Punxsutawney Phil, the winter forecasting groundhog, saw his shadow and has predicted six more weeks of winter.
I was not surprised by his prediction, but still not entirely sure you can really take a groundhog seriously.
There are still winter chores to complete, and now you have more time (maybe).
There are a couple of plants besides citrus that seem to have taken a punch from our recent mid-teens weather. Agapanthus is one. You know it as Lily of the Nile or African lily. It is a native of South Africa and widely planted in the lower south. The plants I have seen have melted from freeze damage, and the leaves have turned mushy.
I think they will come back; usually they will survive down to between 10-15 degrees. I would go ahead and remove the damaged foliage to allow new growth a pathway toward sunlight.
I have also had a number of inquiries about Sago palms. Almost all of the ones I have seen — including my own — have damaged leaves that have turned tan. I would cut those damaged leaves off in early spring. You should get new growth from the center of the plant after the weather warms up.
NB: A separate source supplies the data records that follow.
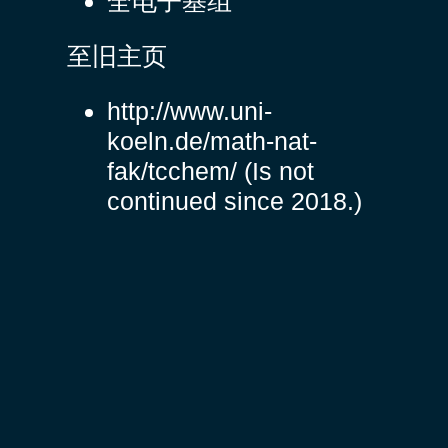
全电子基组
至旧主页
http://www.uni-
koeln.de/math-nat-
fak/tcchem/
(Is not
continued since 2018.)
February is the time of year to fertilize trees. It is especially helpful for young shade trees. The quicker you can get them up to size to provide shade, the better. Mature trees do not require annual fertilizing, but we recommend that you fertilize them every three years for maintenance purposes.
I have heard lots of ways to fertilize trees, but by far the simplest method is to broadcast fertilizer under the canopy of the tree while the grass is dormant. If you can time this application just before a slow rain or water it in, you will not have fertilizer runoff, and the dormant grasses will not pick up the fertilizer.
The rate of fertilizer can be calculated several ways, but I like to use the rate of 2 pounds of 8-8-8 fertilizer per inch diameter of the tree, measured at 4 feet of height. You then broadcast that amount of fertilizer under the tree canopy. The tree canopy is the sprawl of the limbs.
So, if you measure a tree and it has a 14-inch trunk at 4 feet of height, that tree would require 28 pounds of 8-8-8 fertilizer spread out evenly under the tree. I would go out about 5-10 feet further out than the limbs and start my application about 2 feet from the trunk of the tree.
Some people prefer to dig holes and apply fertilizer in the holes, but I would advise against that. Digging cuts roots and damages the tree. If you want to put the fertilizer in the ground, then use a rod (bean pole sticker) no larger than 1¼ inch in diameter to punch holes 8 inches deep.
Another method is to use a 1¼ inch auger or long drill bit. These small holes will not damage the roots of a post-hole digger or shovel. Make holes about every 15-18 inches apart and punch as many holes as needed for the volume of fertilizer to be applied. Again, make your holes symmetrical under the tree canopy to get even fertilizer distribution.
I would use a hole pattern such as spokes in a bicycle wheel. Place the first four spokes so you quarter the area under the tree, and then add your eighths, sixteenths, etc. until you get enough holes to accommodate all of your fertilizer.
The cooler weather of winter makes all this work easier, and the wetter weather makes the ground softer if you want to make that many holes.